Intel® Optimization for Horovod* is the distributed training framework for TensorFlow* and PyTorch*. The goal is to make distributed Deep Learning workload run faster and easier to use on Intel GPU devices. It's developed based on latest release version v0.26.1 of public Horovod.
- Intel® Data Center GPU Max Series, Driver Version: 602
- Note: The patched PyTorch 1.13.0a0 is required to work with Intel® Extension for PyTorch* on Intel® graphics card for now.
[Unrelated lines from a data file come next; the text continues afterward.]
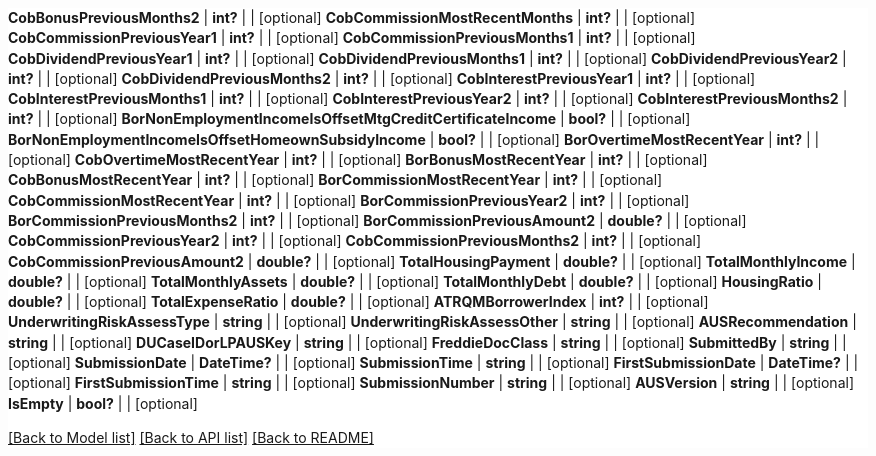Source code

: **CobBonusPreviousMonths2** | **int?** |  | [optional] 
**CobCommissionMostRecentMonths** | **int?** |  | [optional] 
**CobCommissionPreviousYear1** | **int?** |  | [optional] 
**CobCommissionPreviousMonths1** | **int?** |  | [optional] 
**CobDividendPreviousYear1** | **int?** |  | [optional] 
**CobDividendPreviousMonths1** | **int?** |  | [optional] 
**CobDividendPreviousYear2** | **int?** |  | [optional] 
**CobDividendPreviousMonths2** | **int?** |  | [optional] 
**CobInterestPreviousYear1** | **int?** |  | [optional] 
**CobInterestPreviousMonths1** | **int?** |  | [optional] 
**CobInterestPreviousYear2** | **int?** |  | [optional] 
**CobInterestPreviousMonths2** | **int?** |  | [optional] 
**BorNonEmploymentIncomeIsOffsetMtgCreditCertificateIncome** | **bool?** |  | [optional] 
**BorNonEmploymentIncomeIsOffsetHomeownSubsidyIncome** | **bool?** |  | [optional] 
**BorOvertimeMostRecentYear** | **int?** |  | [optional] 
**CobOvertimeMostRecentYear** | **int?** |  | [optional] 
**BorBonusMostRecentYear** | **int?** |  | [optional] 
**CobBonusMostRecentYear** | **int?** |  | [optional] 
**BorCommissionMostRecentYear** | **int?** |  | [optional] 
**CobCommissionMostRecentYear** | **int?** |  | [optional] 
**BorCommissionPreviousYear2** | **int?** |  | [optional] 
**BorCommissionPreviousMonths2** | **int?** |  | [optional] 
**BorCommissionPreviousAmount2** | **double?** |  | [optional] 
**CobCommissionPreviousYear2** | **int?** |  | [optional] 
**CobCommissionPreviousMonths2** | **int?** |  | [optional] 
**CobCommissionPreviousAmount2** | **double?** |  | [optional] 
**TotalHousingPayment** | **double?** |  | [optional] 
**TotalMonthlyIncome** | **double?** |  | [optional] 
**TotalMonthlyAssets** | **double?** |  | [optional] 
**TotalMonthlyDebt** | **double?** |  | [optional] 
**HousingRatio** | **double?** |  | [optional] 
**TotalExpenseRatio** | **double?** |  | [optional] 
**ATRQMBorrowerIndex** | **int?** |  | [optional] 
**UnderwritingRiskAssessType** | **string** |  | [optional] 
**UnderwritingRiskAssessOther** | **string** |  | [optional] 
**AUSRecommendation** | **string** |  | [optional] 
**DUCaseIDorLPAUSKey** | **string** |  | [optional] 
**FreddieDocClass** | **string** |  | [optional] 
**SubmittedBy** | **string** |  | [optional] 
**SubmissionDate** | **DateTime?** |  | [optional] 
**SubmissionTime** | **string** |  | [optional] 
**FirstSubmissionDate** | **DateTime?** |  | [optional] 
**FirstSubmissionTime** | **string** |  | [optional] 
**SubmissionNumber** | **string** |  | [optional] 
**AUSVersion** | **string** |  | [optional] 
**IsEmpty** | **bool?** |  | [optional] 

[[Back to Model list]](../README.md#documentation-for-models) [[Back to API list]](../README.md#documentation-for-api-endpoints) [[Back to README]](../README.md)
Software | Installation requirement |
---|---|
Intel® oneAPI Base Toolkit | Install Intel® oneAPI Base Toolkit |
TensorFlow | Install tensorflow 2.12.0 |
Intel® Extension for TensorFlow* | Install Intel® Extension for TensorFlow* |
Pytorch | Install Pytorch 1.13.0a0 |
Intel® Extension for Pytorch* | Install Intel® Extension for Pytorch* |
System | Ubuntu 22.04, RedHat 8.6 (64-bit), SUSE Linux Enterprise Server(SLES) 15 SP3/SP4 |
Python | 3.8-3.10 |
Pip | 19.0 or later (requires manylinux2014 support) |
OS | Intel GPU | Install Intel GPU Driver |
---|---|---|
Ubuntu 22.04, RedHat 8.6, SLES 15 SP3/SP4 | Intel® Data Center GPU Max Series | Refer to the Installation Guides for latest driver installation. If install the verified Intel® Data Center GPU Max Series/Intel® Data Center GPU Flex Series 602, please append the specific version after components. |
Intel® Optimization for Horovod* can be installed through the following channels:
PyPI | Source |
---|---|
Install from pip | Build from source |
Installing Intel® Optimization for Horovod* with different frameworks is feasible. You could choose either Intel® Extension for TensorFlow* or Intel® Extension for Pytorch* as dependency.
-
Installing Intel® Extension for TensorFlow* and Intel® Optimization for Horovod* with command:
pip install tensorflow==2.12.0 pip install --upgrade intel-extension-for-tensorflow[gpu] pip install intel-optimization-for-horovod
-
Installing Intel® Extension for Pytorch* and Intel® Optimization for Horovod* with command:
python -m pip install torch==1.13.0a0 -f https://developer.intel.com/ipex-whl-stable-xpu python -m pip install intel_extension_for_pytorch==1.13.120+xpu -f https://developer.intel.com/ipex-whl-stable-xpu pip install intel-optimization-for-horovod
The example commands below show how to run distributed training.
-
To run on a machine with 2 Intel GPUs, which have 4 titles totally.
horovodrun -np 4 python train.py
-
To run on 4 machines with 2 GPUs(4 tiles) each:
horovodrun -np 16 -H server1:4,server2:4,server3:4,server4:4 python train.py
It is easy to train models with Intel® Extension for TensorFlow. You can refer to tensorflow examples for more details.